The text is taken from Volume I, Part II, Chapter I, “The Existence of God.” I have excised the many long paragraphs of bibliographical reference that follow the expository paragraphs, for it is to Strong's line of exposition that I wish to draw attention:

. . . the knowledge of God’s existence . . . is presupposed in all other knowledge as its logical condition and foundation.

This is “homegrown” presuppositionalism about twenty years before Cornelius Van Til and sixty before Greg Bahnsen.

Anthony Flood

September 12, 2009

The whole text of Systematic Theology is now online.

Anthony Flood

August 30, 2011


Origin of Our Idea of God’s Existence

Augustus Hopkins Strong, D.D., LL.D.



God is the infinite and perfect Spirit in whom all things have their source, support, and end.

The existence of God is a first truth; in other words, the knowledge of God’s existence is a rational intuition. Logically, it precedes and conditions all observation and reasoning. Chronologically, only reflection upon the phenomena of nature and of mind occasions its rise in consciousness.


I. First Truths in General

1. Their nature.

A. Negatively—A first truth is not (a) Truth written prior to consciousness upon the substance of a soul—for such passive knowledge implies a materialistic view of the soul; (b) Actual knowledge of which the soul finds itself in possession at birth—for it cannot be proved that the soul has such knowledge; (c) An idea, undeveloped at birth, but which has the power of self-development apart from observation and experience—for this is contrary to all we know of the laws of mental growth.

B. Positively—A first truth is a knowledge which, though developed upon occasion of observation and reflection, is not derived from observation and reflection—a knowledge on the contrary which has such logical priority that it must be assumed or supposed in order to make any observation or reflection possible. Such truths are not, therefore, recognized first in order of time; some of them are assented to somewhat late in the mind’s growth; by the great majority of men they are never consciously formulated at all. Yet they constitute the necessary assumptions upon which all other knowledge rests, and the mind has not only the inborn capacity to evolve them so soon as the proper occasions are presented, but the recognition of them is inevitable so soon as the mind begins to give accounts to itself of its own knowledge.

2. Their criteria.The criteria by which first truths are to be tested are three:

A. Their universality. By this we mean, not that all men assent to them or understand them when propounded in scientific form, but that all men manifest a practical belief in them by their language, actions, and expectations.

B. Their necessity. By this we mean, not that it is impossible to deny these truths, but that the mind is compelled by its very constitution to recognize them upon the occurrence of the proper conditions, and to employ them in its arguments to prove their non-existence.

▶ _RECORD EXTRACTS_:
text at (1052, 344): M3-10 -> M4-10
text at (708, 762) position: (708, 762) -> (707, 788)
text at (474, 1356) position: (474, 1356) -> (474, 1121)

--

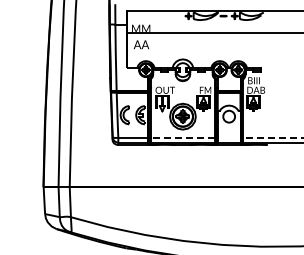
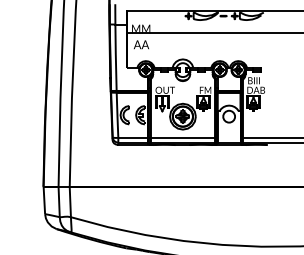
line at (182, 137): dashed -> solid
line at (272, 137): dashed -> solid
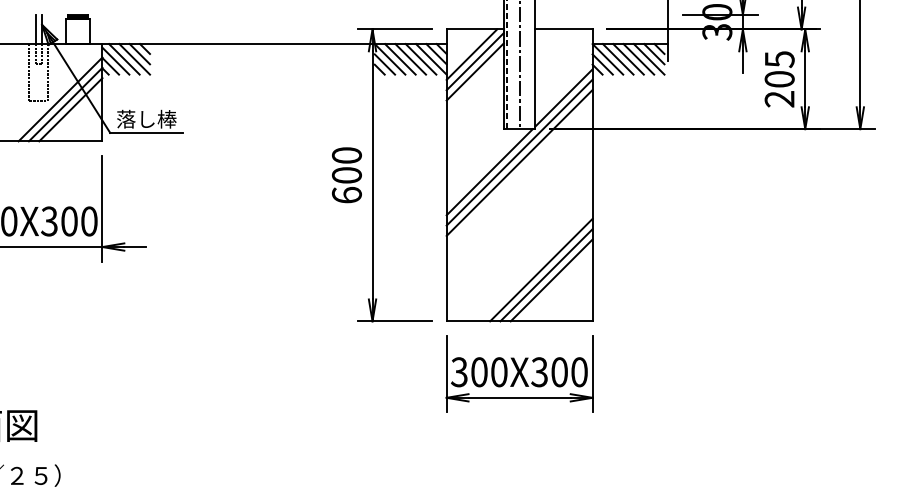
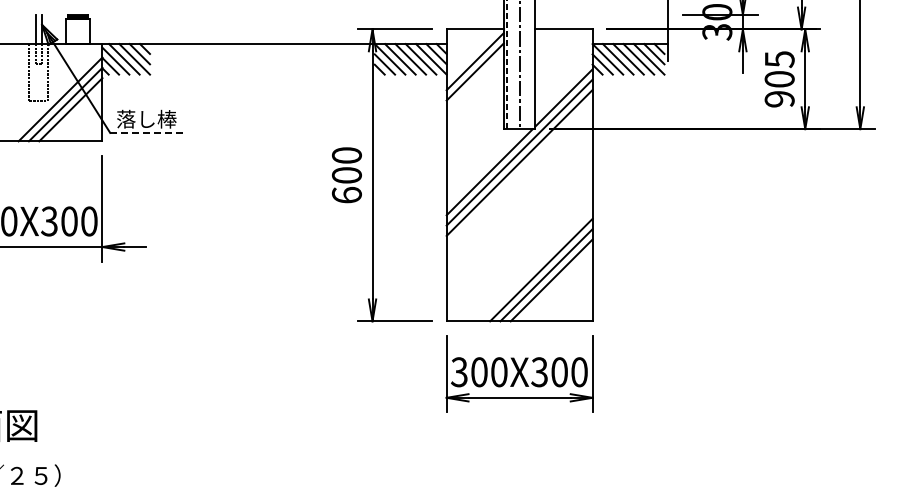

--

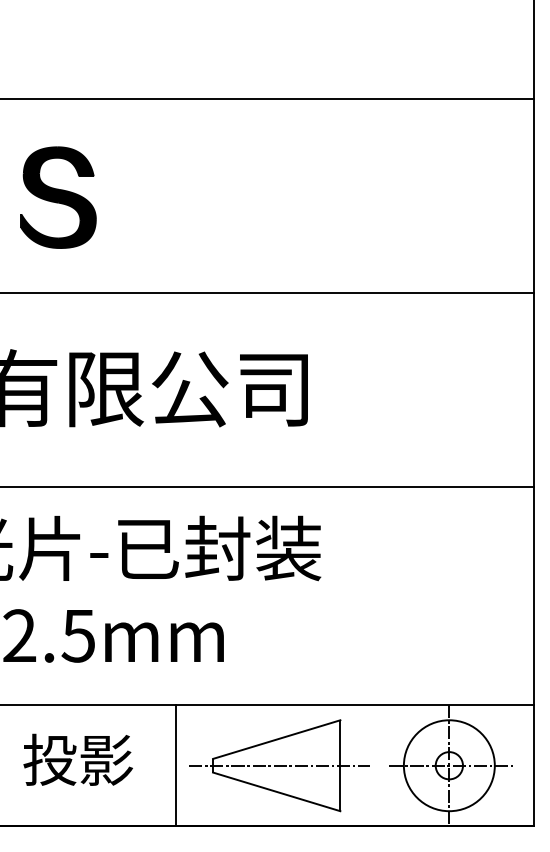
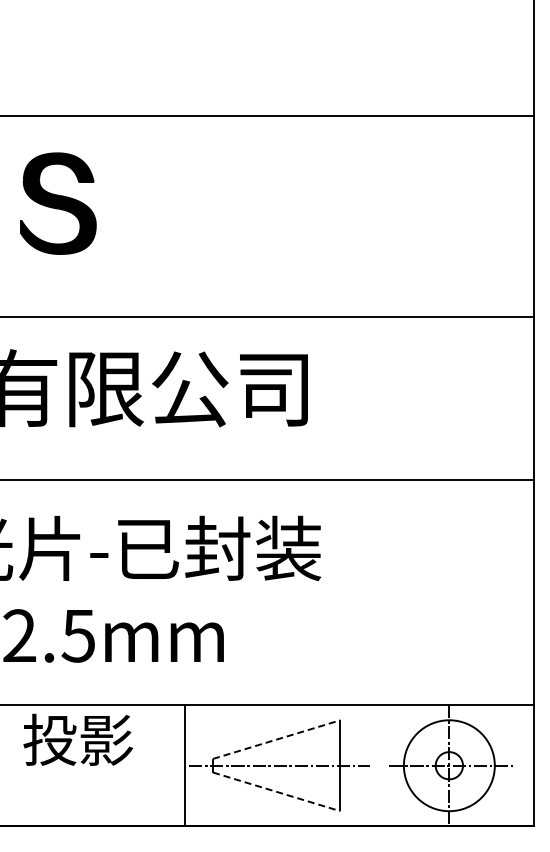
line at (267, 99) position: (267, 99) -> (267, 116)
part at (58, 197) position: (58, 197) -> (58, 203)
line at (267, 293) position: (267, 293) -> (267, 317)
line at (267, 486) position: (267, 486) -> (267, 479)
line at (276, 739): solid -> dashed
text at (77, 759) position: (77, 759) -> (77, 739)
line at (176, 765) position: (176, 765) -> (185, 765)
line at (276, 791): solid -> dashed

▶ _TASKS TO CARRY OUT_:
1. In the text on God's existence, what definition of God does Strong give?
2. Write the next part of the text on God's existence, picking up after its last sentence.
The records play no part in what comes next and can be left aside.

▶ _ANSWERS FOR THE TASKS_:
1. God is the infinite and perfect Spirit in whom all things have their source, support, and end.

2.
C. Their logical independence and priority. By this we mean that these truths can be resolved into no others, and proved by no others; that they are presupposed in the acquisition of all other knowledge and can therefore be derived from no other source than an original cognitive power of the mind.


II. The Existence of God a First Truth

1. That the knowledge of God’s existence answers the first criterion of universality is evident from the following considerations:

A. It is an acknowledged fact that the vast majority of men have actually recognized the existence of a spiritual being or beings, upon whom they conceived themselves to be dependent.

B. Those races and nations which have at first seemed destitute of such knowledge have uniformly, upon further investigation, been found to possess it, so that no tribe of men with which we have thorough acquaintance can be said to be without an object of worship. We may presume that further knowledge will show this to be true of all.

C. This conclusion is corroborated by the fact that those individuals, in heathen or Christian lands, who profess themselves to be without any knowledge of a spiritual power or powers above them do yet indirectly manifest the existence of such an idea in their minds and its positive influence over them.

D. This agreement among individuals and nations so widely separated in time and place can be most satisfactorily explained by supposing that it has its ground, not in accidental circumstances, but in the nature of man as man. The diverse and imperfectly developed ideas of the supreme Being which prevail among men are best accounted for as misinterpretations and perversions of an intuitive conviction common to all.

2. That the knowledge of God’s existence answers to the second criterion of necessity will be seen by considering:

A. That men, under circumstances fitted to call forth this knowledge, cannot avoid recognizing the existence of God. In contemplating finite existence, there is inevitably suggested the idea of an infinite Being as its correlative. Upon occasion of the mind’s perceiving its own finiteness, dependence, responsibility, it immediately and necessarily perceives the existence of an infinite and unconditioned Being upon whom it is dependent and to whom it is responsible.

B. That men, in virtue of their humanity, have a capacity for religion. This recognized capacity for religion is proof that the idea of God is a necessary one. If the mind upon proper occasion did not evolve this idea, there would be nothing in man to which religion could appeal.

C. That he who denies God’s existence must tacitly assume that existence in his very argument by employing logical processes whose validity rests upon the fact of God’s existence. The full proof of this belongs under the next head.

3. That the knowledge of God’s existence answers the third criterion of logical independence and priority may be shown as follows:

A. It is presupposed in all other knowledge as its logical condition and foundation. The validity of the simplest mental acts, such as sense-perception, self-consciousness, and memory, depends upon the assumption that a God exists who has so constituted our minds that they give us knowledge of things as they are.

B. The more complex processes of the mind, such as induction and deduction, can be relied only by presupposing a thinking Deity who has made the various parts of the universe and the various aspects of truth to correspond to each other and to the investigating faculties of man.

C. Our primitive belief in final cause, or, in other words, our conviction that all things have their ends, that design pervades the universe, involves a belief in God’s existence. In assuming that there is a universe, that the universe is a rational whole, a system of thought-relations, we assume the existence of an absolute Thinker, of whose thought the universe is an expression.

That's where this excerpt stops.